Yapılacak İşler:
1. Metin alıntısını iki cümleyle özetleyin.
2. Lütfen metin alıntısında adı geçen bütün parti, ittifak ve örgüt adlarını, her birini bir kez yazarak sıralayın.

Metin Alıntısı:

++++++++

Ayrılıkçılık, milliyetçi dalga ve gaflet siyaseti!..
"Tepki tepkiyi doğurur" derler ya; işte HDP desteğinde seçime giren muhalefet bir yandan kendi tabanındaki tepkileri, diğer yandan da iktidar ve medyasının estirdiği karşı propagandanın bütün hesapları alt üst edeceğini göremedi...
Oysa bir yandan FETÖ'cuların, bir yandan HDP'nin, diğer yandan da en çok PKK'nın 14 Mayıs seçimlerini bir "özgürleşme dönemi" olarak görmesi ve bu kapsamda "100 yıllık cumhuriyeti dönüştüreceğiz" şeklinde provokatif açıklamaların CHP ile Millet İttifakı'na darbe vuracağını bu köşeden defalarca vurgulamıştık...

++++++++

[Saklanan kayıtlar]

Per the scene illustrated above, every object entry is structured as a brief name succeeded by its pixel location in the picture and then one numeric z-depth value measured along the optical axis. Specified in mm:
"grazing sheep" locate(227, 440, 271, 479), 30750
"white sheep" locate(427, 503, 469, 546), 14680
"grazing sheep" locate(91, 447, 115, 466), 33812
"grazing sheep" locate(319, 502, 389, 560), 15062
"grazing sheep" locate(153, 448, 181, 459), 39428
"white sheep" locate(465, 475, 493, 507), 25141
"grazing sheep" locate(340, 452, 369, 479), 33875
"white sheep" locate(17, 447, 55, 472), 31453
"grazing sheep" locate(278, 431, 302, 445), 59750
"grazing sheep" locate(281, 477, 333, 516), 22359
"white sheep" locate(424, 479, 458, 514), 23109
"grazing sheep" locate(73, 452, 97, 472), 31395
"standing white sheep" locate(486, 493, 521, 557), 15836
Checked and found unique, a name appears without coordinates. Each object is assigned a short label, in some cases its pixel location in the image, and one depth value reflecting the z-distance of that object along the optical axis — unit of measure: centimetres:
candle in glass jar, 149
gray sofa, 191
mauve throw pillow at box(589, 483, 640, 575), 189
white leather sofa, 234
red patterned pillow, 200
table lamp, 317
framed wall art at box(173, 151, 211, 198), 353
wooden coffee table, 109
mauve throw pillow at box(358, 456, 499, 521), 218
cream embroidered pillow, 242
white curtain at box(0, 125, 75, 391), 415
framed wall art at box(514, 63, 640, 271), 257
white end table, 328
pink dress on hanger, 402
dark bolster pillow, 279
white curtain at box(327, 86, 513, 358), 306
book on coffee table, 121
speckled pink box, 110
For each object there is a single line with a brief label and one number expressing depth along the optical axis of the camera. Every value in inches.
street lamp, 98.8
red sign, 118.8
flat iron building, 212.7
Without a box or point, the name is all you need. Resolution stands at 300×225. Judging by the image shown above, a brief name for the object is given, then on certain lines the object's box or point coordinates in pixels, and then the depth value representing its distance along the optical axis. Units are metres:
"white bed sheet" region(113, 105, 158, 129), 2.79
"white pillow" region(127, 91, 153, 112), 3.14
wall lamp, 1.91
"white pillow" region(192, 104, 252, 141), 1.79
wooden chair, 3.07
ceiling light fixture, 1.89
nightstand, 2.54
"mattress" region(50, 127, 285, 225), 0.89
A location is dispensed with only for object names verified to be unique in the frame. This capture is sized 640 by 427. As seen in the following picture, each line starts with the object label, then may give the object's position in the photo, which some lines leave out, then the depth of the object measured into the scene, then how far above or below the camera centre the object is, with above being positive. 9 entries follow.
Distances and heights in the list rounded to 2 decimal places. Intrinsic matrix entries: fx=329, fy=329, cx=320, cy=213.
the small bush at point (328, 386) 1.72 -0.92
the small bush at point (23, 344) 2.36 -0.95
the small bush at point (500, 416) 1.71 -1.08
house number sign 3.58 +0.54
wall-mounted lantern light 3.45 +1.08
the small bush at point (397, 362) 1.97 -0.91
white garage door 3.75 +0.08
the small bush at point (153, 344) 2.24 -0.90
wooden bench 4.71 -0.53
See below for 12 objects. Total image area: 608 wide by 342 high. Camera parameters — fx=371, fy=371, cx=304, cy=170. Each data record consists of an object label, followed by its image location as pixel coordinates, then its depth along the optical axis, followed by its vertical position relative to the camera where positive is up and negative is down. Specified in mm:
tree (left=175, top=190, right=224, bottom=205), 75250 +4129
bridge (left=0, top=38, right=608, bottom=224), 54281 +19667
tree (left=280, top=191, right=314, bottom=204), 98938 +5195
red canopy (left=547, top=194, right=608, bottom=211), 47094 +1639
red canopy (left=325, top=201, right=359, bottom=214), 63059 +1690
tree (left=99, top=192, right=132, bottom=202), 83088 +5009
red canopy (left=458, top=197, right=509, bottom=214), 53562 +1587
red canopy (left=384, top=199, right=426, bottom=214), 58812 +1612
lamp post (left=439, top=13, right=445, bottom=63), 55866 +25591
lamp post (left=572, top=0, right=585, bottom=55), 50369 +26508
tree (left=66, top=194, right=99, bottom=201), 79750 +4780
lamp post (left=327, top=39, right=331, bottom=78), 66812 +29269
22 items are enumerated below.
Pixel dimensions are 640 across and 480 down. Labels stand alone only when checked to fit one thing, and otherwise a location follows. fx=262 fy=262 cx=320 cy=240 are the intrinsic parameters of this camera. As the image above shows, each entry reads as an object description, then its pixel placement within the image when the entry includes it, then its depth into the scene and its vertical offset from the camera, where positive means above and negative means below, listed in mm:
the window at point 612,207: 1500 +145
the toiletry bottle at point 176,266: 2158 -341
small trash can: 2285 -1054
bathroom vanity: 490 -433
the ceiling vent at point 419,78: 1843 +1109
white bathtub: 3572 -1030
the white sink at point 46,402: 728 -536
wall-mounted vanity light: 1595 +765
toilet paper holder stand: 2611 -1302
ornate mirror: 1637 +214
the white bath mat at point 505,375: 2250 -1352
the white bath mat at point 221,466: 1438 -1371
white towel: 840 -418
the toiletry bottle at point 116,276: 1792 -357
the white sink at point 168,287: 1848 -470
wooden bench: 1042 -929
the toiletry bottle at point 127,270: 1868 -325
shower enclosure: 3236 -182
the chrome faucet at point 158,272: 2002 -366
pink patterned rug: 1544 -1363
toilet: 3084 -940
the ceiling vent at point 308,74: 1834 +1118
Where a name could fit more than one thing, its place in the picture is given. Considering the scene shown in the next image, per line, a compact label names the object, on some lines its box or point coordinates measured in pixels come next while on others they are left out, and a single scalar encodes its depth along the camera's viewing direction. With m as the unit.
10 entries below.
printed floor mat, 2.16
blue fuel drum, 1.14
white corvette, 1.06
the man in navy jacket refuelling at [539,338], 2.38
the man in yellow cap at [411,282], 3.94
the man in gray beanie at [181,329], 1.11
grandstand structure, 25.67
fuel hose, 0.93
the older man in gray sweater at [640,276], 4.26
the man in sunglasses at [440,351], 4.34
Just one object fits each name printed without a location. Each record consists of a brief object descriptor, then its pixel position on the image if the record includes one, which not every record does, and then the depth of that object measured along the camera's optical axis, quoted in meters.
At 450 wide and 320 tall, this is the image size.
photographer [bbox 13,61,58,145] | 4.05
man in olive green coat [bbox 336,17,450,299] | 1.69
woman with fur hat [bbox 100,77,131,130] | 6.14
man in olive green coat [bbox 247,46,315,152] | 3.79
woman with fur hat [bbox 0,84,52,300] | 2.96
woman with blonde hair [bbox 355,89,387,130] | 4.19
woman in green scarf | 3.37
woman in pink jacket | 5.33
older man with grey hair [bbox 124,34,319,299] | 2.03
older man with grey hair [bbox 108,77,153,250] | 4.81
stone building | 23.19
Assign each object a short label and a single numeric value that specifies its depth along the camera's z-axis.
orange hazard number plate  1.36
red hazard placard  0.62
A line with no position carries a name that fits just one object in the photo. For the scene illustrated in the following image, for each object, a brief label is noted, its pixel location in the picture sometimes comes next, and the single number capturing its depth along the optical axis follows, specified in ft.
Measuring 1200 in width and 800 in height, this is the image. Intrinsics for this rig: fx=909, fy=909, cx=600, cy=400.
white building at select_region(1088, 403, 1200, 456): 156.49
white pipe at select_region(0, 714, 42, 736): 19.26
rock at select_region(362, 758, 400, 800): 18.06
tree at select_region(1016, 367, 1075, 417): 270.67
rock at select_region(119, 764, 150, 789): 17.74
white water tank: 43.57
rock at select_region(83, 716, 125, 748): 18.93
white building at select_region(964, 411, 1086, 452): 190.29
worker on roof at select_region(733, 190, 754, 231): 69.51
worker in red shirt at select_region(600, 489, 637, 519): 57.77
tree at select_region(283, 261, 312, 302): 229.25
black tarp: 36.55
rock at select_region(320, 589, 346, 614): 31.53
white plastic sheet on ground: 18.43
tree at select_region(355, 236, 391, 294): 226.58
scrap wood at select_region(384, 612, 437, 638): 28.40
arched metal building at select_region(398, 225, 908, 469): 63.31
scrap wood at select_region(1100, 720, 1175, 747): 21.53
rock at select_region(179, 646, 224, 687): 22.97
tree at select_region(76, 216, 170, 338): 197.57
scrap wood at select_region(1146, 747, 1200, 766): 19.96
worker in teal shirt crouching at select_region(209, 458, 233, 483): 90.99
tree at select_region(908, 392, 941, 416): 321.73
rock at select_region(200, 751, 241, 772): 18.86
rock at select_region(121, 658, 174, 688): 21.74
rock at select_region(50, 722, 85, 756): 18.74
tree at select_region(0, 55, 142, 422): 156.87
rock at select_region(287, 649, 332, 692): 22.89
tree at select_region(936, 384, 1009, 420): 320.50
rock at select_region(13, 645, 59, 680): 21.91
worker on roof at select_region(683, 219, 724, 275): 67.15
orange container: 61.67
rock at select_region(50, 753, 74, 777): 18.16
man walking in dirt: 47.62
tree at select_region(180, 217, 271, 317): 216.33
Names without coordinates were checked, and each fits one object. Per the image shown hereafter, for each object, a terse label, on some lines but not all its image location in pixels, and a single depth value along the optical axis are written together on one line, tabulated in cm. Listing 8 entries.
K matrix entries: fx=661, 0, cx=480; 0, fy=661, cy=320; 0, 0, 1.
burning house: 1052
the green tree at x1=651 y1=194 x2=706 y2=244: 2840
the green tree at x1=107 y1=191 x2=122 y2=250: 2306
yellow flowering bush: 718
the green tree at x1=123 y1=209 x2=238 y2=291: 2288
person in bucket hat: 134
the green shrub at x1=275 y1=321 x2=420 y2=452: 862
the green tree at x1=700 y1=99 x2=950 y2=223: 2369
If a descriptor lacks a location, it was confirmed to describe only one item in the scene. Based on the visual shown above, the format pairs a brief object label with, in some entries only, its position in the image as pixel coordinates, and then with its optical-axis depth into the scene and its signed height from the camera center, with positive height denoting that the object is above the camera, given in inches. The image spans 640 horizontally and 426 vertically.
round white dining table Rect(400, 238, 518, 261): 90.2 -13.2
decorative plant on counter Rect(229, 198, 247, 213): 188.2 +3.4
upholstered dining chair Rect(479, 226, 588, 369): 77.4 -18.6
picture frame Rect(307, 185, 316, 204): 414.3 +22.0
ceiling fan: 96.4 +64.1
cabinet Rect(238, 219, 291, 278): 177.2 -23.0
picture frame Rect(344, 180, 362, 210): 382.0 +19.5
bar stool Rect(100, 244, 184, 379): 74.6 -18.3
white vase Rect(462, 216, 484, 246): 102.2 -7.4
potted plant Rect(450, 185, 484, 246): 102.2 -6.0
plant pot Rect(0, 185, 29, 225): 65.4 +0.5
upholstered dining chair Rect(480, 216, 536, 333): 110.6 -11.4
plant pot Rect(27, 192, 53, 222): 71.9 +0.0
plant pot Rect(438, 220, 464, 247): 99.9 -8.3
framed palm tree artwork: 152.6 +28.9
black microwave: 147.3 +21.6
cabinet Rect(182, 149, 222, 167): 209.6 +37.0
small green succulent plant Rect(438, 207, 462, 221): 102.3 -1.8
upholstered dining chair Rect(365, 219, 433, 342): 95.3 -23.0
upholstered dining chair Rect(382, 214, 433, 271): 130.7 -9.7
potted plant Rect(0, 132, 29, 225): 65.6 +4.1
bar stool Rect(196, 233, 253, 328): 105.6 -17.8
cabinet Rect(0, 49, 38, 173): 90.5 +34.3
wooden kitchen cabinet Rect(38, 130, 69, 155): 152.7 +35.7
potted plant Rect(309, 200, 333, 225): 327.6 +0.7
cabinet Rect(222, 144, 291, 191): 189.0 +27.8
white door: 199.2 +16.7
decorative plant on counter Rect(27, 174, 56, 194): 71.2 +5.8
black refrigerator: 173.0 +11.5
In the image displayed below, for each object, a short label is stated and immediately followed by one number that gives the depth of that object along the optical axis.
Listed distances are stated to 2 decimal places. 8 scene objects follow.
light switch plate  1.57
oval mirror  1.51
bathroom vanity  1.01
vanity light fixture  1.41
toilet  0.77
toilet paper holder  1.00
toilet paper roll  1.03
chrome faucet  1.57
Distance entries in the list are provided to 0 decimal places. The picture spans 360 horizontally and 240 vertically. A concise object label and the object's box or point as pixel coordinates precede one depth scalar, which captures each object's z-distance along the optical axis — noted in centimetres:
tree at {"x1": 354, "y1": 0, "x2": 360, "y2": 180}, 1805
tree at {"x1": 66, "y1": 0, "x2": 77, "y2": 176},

++++++++

Verilen Yanıtlar:
1. HDP desteğiyle seçime giren muhalefet, kendi tabanındaki tepkilerin ve iktidar ile medyasının karşı propagandasının bütün hesapları alt üst edeceğini göremedi. Metne göre FETÖ'cuların, HDP'nin ve en çok PKK'nın 14 Mayıs seçimlerini "özgürleşme dönemi" olarak görmesinin ve "100 yıllık cumhuriyeti dönüştüreceğiz" gibi provokatif açıklamaların CHP ile Millet İttifakı'na darbe vuracağı bu köşeden defalarca vurgulanmıştı.

2. HDP, FETÖ, PKK, CHP, Millet İttifakı